The government explained that it could cost more than $1 million a day to replace coins withdrawn from circulation to extract the metal. The increase in metal prices means it costs more to make the coins than they are worth. Walter Luhrman, of Jackson, Ohio, figured he'd net $1.5 million a year.
Luhrman, 60, president of Jackson Metals, said in an interview that he has spent his entire career in metals. Although pennies have been made of a 95 percent zinc-5 percent copper mixture since 1982, he calculates that there are 191 billion pennies in circulation -- including those in your dresser drawer -- and about one in four was minted before 1982 -- thus made of 95 percent copper (and 5 percent zinc).
"This is real money," Beth Deisher, editor of Coin World, the world's largest-circulation coin publication, said of the businessman's idea. "It's like going for gold on the ocean floor."
Deisher, who editorialized against Luhrman, said that for the past few years, "Rome has been burning, and the Treasury hasn't done anything about it."
Indeed, over the past few months, the issue has been no small change in Washington, triggering two bills, a scheduled hearing and complaints to the Treasury Department about why it has taken so long to react to rising metal prices.

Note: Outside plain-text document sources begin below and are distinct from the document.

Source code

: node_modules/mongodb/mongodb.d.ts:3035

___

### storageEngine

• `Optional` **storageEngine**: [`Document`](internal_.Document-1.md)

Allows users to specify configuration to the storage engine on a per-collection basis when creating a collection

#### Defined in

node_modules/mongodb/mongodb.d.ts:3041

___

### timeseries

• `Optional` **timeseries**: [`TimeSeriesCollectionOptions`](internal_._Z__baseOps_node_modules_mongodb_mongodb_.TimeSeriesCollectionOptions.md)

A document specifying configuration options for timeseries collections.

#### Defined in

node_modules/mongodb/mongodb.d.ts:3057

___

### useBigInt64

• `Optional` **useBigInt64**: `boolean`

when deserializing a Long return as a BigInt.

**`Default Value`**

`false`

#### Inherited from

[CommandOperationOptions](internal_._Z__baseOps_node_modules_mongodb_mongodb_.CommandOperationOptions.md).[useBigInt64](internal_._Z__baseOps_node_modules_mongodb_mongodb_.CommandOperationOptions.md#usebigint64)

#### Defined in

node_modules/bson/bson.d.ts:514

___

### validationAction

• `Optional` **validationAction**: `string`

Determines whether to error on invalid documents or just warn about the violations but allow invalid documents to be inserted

It costs 1.67 cents to make a penny, up from .93 cents in 2004. This means the U.S. Mint lost $31 million in making 6.6 billion new pennies in fiscal 2007 and another $68 million for more than 1 billion nickels, according to Michael White, a spokesman for the mint. Speculators, taxpayers, suppliers and coin collectors are affected, too.
The government is "grossly overestimating the effect this would have on coinage supplies across the country," said Matt Thornton, a spokesman for Rep. Zack Space, a freshman Democrat who represents Luhrman's district. "They are assuming everyone will take coins out of circulation and melt them down."
Space has introduced a bill that would ban the mint's ban on Luhrman's pennies-from-heaven plan.
The Treasury has proposed that it be allowed to transfer from the Congress to itself the authority to measure and make changes in the composition and weight of coins, so it can head off future spikes in metal prices.
This would be a historic change. Since Congress created the mint in 1792, it has exercised constitutional authority over America's pocket change. Space's bill to help Luhrman is attached to the Treasury proposal, which is up for consideration in the House Financial Services Committee.